SWAT officers spend about 40 percent of their time in training activities. The first four days of SWAT's one-month deployment periods are spent in practicing weapons tactics. This training is split between live-fire accuracy drills and movement training. Other skills, such as climbing and rapelling, occur on a more flexible basis.
Specialized skills training occurs within seven officer-staffed cadres: sniper, shooting, climbing/rapelling, negotiations (CNT), self-defense, breachers, and emergency medical technicians (EMT). Each cadre is comprised of officers who receive special training and cross train the remainder of the platoon in that skill. The only cadre that does not cross train the remainder of the platoon are the snipers. Cadres will often cross-train with other special tactics groups to hone particular skills.
Patrol and Call-Ups
After a daily strength and aerobic workout session, SWAT members will receive their daily briefing. SWAT members are usually dispatched as two person teams to high-crime areas to assist law enforcement activities. "This we call 'crime supression,'" says SWAT officer Lou Villalobos. "We have our SWAT equipment with us so if we do have some type of barricade or hostage situation, we'll respond to it immediately, anywhere in the city." SWAT responds to the following types of missions: VIP protection, hostage rescues, barricaded suspects, high-risk warrant service, and rapid deployment situations. SWAT can expect to respond to about 150 incidents each year.
City-issued black-and-white take-home police vehicles are provided to each team of officers and each supervisor. Each officer's equipment and other logistics are stored in the vehicles. Additional equipment is secured in the SWAT truck that's driven to the scene of each tactical incident.
Structure of D-Platoon
D Platoon is the official designation for LAPD SWAT. Based out of the Metropolitan division in downtown Los Angeles, D Platoon consists of 60 officers, six sergeants, and a lieutenant.
The lieutenant assumes the role of SWAT Commander, responsible to the Chief of Police for the unit's activities. Six sergeants answer to the lieutenant. Each sergeant has a squad of ten officers under his jurisdiction. A squad is comprised of two five-man elements.

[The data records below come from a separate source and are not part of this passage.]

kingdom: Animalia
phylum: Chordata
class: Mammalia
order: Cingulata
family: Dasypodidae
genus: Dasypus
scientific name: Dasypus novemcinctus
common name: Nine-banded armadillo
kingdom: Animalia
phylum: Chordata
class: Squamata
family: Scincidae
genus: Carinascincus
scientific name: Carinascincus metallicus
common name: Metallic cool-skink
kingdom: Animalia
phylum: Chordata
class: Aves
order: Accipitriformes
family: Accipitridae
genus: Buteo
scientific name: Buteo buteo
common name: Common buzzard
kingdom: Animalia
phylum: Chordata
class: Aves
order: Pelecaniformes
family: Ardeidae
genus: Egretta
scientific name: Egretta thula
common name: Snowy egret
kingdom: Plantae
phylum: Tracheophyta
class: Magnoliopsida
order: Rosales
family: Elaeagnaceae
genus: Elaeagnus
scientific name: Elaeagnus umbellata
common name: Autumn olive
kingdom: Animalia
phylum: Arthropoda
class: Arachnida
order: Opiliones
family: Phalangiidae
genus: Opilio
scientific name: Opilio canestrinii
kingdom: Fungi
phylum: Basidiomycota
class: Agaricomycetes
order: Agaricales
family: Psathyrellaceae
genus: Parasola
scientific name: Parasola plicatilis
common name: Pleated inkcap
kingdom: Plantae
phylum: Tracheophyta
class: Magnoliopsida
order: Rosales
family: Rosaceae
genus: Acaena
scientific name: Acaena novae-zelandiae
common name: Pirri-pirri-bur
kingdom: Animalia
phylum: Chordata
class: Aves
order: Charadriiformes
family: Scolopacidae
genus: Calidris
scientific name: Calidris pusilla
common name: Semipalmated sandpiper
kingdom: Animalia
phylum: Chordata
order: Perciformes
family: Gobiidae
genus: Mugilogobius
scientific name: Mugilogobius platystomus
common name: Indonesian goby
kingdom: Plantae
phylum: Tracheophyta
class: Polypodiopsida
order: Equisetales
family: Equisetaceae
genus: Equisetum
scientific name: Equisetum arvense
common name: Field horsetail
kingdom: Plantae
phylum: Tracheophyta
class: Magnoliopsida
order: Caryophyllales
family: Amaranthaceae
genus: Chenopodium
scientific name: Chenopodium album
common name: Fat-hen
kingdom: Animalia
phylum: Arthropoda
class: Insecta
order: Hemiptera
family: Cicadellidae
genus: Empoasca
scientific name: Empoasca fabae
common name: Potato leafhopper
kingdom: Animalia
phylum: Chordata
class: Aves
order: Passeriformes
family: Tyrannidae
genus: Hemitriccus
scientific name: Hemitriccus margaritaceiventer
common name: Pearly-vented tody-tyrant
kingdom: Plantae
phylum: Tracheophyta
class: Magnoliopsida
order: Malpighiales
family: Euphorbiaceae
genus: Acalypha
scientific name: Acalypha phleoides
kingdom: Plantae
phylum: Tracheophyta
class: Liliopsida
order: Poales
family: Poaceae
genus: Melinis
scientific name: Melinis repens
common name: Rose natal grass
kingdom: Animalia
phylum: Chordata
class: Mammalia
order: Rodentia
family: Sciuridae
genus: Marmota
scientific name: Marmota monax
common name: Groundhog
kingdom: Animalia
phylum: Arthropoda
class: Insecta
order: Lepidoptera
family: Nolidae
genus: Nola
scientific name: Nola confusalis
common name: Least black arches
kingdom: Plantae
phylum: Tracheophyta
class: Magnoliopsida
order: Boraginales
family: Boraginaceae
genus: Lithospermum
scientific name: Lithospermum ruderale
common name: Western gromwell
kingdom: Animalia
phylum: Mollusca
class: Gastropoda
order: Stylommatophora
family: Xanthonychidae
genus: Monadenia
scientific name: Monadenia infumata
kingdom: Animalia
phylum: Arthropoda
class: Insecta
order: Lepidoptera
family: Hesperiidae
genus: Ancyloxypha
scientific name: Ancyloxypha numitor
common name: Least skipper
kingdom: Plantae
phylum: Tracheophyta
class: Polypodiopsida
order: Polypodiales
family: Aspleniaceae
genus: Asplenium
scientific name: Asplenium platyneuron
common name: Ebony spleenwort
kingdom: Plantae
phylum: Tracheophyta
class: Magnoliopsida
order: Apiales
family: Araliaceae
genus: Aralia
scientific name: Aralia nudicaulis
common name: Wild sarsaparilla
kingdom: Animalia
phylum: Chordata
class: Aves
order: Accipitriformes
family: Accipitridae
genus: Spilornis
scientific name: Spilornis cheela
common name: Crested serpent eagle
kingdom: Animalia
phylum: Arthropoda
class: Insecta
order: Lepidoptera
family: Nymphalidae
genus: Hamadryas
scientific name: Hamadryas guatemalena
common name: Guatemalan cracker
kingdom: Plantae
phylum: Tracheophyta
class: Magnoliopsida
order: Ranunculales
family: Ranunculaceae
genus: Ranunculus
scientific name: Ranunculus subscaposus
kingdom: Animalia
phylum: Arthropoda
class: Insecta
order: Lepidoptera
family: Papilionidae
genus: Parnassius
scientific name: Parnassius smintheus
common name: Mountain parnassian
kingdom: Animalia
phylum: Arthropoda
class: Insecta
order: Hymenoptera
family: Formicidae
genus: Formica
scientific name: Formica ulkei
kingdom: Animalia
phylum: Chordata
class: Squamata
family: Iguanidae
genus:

Each element is led by an element leader who directs the tactical deployment of the team. Element leaders must have a thorough understanding of all team positions and the ability to make quick, effective decisions under pressure.
Team members always cross-train and specialize in other areas besides those demanded by their position within the element. In order for the element to function flawlessly as a whole, each officer must thoroughly understand and execute his own individual duties.